_Region annotation records_:
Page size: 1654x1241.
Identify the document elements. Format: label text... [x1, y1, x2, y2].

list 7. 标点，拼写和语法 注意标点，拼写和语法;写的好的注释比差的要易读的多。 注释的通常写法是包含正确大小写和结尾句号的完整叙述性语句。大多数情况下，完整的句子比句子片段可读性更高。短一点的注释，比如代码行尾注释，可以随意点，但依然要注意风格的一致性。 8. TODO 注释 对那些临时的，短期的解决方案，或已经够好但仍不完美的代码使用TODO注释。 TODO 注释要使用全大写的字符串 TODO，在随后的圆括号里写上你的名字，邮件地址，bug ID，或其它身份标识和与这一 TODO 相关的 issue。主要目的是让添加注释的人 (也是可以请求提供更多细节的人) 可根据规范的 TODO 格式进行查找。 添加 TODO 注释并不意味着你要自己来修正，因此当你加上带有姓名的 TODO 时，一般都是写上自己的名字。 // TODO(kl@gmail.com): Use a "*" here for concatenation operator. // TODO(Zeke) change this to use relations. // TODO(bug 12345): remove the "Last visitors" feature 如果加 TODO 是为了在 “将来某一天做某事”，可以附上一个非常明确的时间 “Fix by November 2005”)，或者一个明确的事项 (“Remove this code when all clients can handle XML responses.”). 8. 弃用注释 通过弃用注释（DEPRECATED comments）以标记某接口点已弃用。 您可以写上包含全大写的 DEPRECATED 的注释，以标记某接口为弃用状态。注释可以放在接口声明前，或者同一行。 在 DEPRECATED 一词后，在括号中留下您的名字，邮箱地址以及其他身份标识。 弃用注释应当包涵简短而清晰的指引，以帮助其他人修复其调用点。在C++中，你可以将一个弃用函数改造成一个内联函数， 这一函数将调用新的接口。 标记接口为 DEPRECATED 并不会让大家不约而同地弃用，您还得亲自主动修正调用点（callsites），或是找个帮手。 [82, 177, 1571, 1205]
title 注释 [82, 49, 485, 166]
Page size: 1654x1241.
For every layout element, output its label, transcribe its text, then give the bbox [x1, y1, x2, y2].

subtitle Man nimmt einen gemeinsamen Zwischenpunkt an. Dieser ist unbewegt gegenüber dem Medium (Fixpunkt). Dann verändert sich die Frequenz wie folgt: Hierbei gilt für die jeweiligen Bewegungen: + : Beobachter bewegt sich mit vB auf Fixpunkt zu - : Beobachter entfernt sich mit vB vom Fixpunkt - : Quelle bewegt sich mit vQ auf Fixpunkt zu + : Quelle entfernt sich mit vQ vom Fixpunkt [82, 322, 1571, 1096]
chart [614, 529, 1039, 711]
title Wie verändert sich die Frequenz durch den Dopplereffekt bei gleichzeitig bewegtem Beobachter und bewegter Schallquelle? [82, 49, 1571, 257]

_Task goal_: Turn each line of the listing above into an item in a numbered list, and leave out the blank lines.

_Solution for this task_:
1. Page size: 1654x1241.
2. Identify the document elements. Format: label text... [x1, y1, x2, y2].
3. list 7. 标点，拼写和语法 注意标点，拼写和语法;写的好的注释比差的要易读的多。 注释的通常写法是包含正确大小写和结尾句号的完整叙述性语句。大多数情况下，完整的句子比句子片段可读性更高。短一点的注释，比如代码行尾注释，可以随意点，但依然要注意风格的一致性。 8. TODO 注释 对那些临时的，短期的解决方案，或已经够好但仍不完美的代码使用TODO注释。 TODO 注释要使用全大写的字符串 TODO，在随后的圆括号里写上你的名字，邮件地址，bug ID，或其它身份标识和与这一 TODO 相关的 issue。主要目的是让添加注释的人 (也是可以请求提供更多细节的人) 可根据规范的 TODO 格式进行查找。 添加 TODO 注释并不意味着你要自己来修正，因此当你加上带有姓名的 TODO 时，一般都是写上自己的名字。 // TODO(kl@gmail.com): Use a "*" here for concatenation operator. // TODO(Zeke) change this to use relations. // TODO(bug 12345): remove the "Last visitors" feature 如果加 TODO 是为了在 “将来某一天做某事”，可以附上一个非常明确的时间 “Fix by November 2005”)，或者一个明确的事项 (“Remove this code when all clients can handle XML responses.”). 8. 弃用注释 通过弃用注释（DEPRECATED comments）以标记某接口点已弃用。 您可以写上包含全大写的 DEPRECATED 的注释，以标记某接口为弃用状态。注释可以放在接口声明前，或者同一行。 在 DEPRECATED 一词后，在括号中留下您的名字，邮箱地址以及其他身份标识。 弃用注释应当包涵简短而清晰的指引，以帮助其他人修复其调用点。在C++中，你可以将一个弃用函数改造成一个内联函数， 这一函数将调用新的接口。 标记接口为 DEPRECATED 并不会让大家不约而同地弃用，您还得亲自主动修正调用点（callsites），或是找个帮手。 [82, 177, 1571, 1205]
4. title 注释 [82, 49, 485, 166]
5. Page size: 1654x1241.
6. For every layout element, output its label, transcribe its text, then give the bbox [x1, y1, x2, y2].
7. subtitle Man nimmt einen gemeinsamen Zwischenpunkt an. Dieser ist unbewegt gegenüber dem Medium (Fixpunkt). Dann verändert sich die Frequenz wie folgt: Hierbei gilt für die jeweiligen Bewegungen: + : Beobachter bewegt sich mit vB auf Fixpunkt zu - : Beobachter entfernt sich mit vB vom Fixpunkt - : Quelle bewegt sich mit vQ auf Fixpunkt zu + : Quelle entfernt sich mit vQ vom Fixpunkt [82, 322, 1571, 1096]
8. chart [614, 529, 1039, 711]
9. title Wie verändert sich die Frequenz durch den Dopplereffekt bei gleichzeitig bewegtem Beobachter und bewegter Schallquelle? [82, 49, 1571, 257]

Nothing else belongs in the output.